■ PROBLEM REQUIREMENTS ■
From the Frenchic paint brand article below, copy word for word the passage that begins with "FRENCHIC, the British-made" and ends with "US trade deal.".

FRENCHIC, the British-made paint brand knocking spots off rivals with eco-friendly formulas for reviving furniture and homes, is looking to turn over £3million next year after securing a new US trade deal.
Selling via its own website and 450 independent retailers, the maker’s chalk and mineral-based products are outpacing industry trends with a 33 per cent annual growth rate, as more consumers convert to upcycling. This is the burgeoning re-use movement dedicated to breathing new life and quality into old items. No toxins, no bad pongs, no need to stir or shake, beautiful colours and certified safe for children, their toys and pets, these were all must-haves on entrepreneur Pam Gruhn’s list when she founded the business three years ago.
It was an auspicious moment. Upcycling was happening, Instagrammable craft transformations growing and Gruhn, an experienced businesswoman with a good eye and strong commercial touch, had long harboured a deep dislike of discarding furniture in landfill and the drab limitations of flatpacks.

Collection entries
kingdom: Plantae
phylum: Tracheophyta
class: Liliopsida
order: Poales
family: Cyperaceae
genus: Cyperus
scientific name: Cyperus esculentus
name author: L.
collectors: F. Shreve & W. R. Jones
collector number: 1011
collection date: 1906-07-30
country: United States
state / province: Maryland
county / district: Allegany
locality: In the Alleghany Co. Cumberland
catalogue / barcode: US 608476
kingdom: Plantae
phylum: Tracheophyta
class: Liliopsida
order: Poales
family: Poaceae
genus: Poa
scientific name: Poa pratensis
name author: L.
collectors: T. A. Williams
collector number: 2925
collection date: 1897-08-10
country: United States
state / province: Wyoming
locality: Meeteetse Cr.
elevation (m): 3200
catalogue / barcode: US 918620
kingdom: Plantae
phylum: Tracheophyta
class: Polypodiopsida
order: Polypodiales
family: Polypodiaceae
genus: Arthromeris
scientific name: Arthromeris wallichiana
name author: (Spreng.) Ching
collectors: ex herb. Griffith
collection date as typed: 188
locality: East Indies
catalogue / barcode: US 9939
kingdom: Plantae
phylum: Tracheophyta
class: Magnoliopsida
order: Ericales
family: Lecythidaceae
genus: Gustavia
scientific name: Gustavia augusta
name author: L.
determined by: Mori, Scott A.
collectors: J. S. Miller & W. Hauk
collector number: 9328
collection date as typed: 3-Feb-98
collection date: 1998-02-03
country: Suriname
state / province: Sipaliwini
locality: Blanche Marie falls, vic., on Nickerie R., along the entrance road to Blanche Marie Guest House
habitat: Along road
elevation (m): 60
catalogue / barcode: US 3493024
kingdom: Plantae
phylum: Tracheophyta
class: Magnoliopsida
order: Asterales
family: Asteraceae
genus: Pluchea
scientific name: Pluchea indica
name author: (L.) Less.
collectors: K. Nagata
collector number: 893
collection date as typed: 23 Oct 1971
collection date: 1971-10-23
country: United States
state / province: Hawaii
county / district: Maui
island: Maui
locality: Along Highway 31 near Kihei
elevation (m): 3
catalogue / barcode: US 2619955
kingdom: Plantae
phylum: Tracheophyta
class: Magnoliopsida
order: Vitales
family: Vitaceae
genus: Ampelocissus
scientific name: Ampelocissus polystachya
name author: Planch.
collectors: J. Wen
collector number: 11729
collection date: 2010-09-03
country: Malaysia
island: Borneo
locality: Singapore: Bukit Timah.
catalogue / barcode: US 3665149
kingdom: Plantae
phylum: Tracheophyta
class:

■ ANSWER SECTION ■
FRENCHIC, the British-made paint brand knocking spots off rivals with eco-friendly formulas for reviving furniture and homes, is looking to turn over £3million next year after securing a new US trade deal.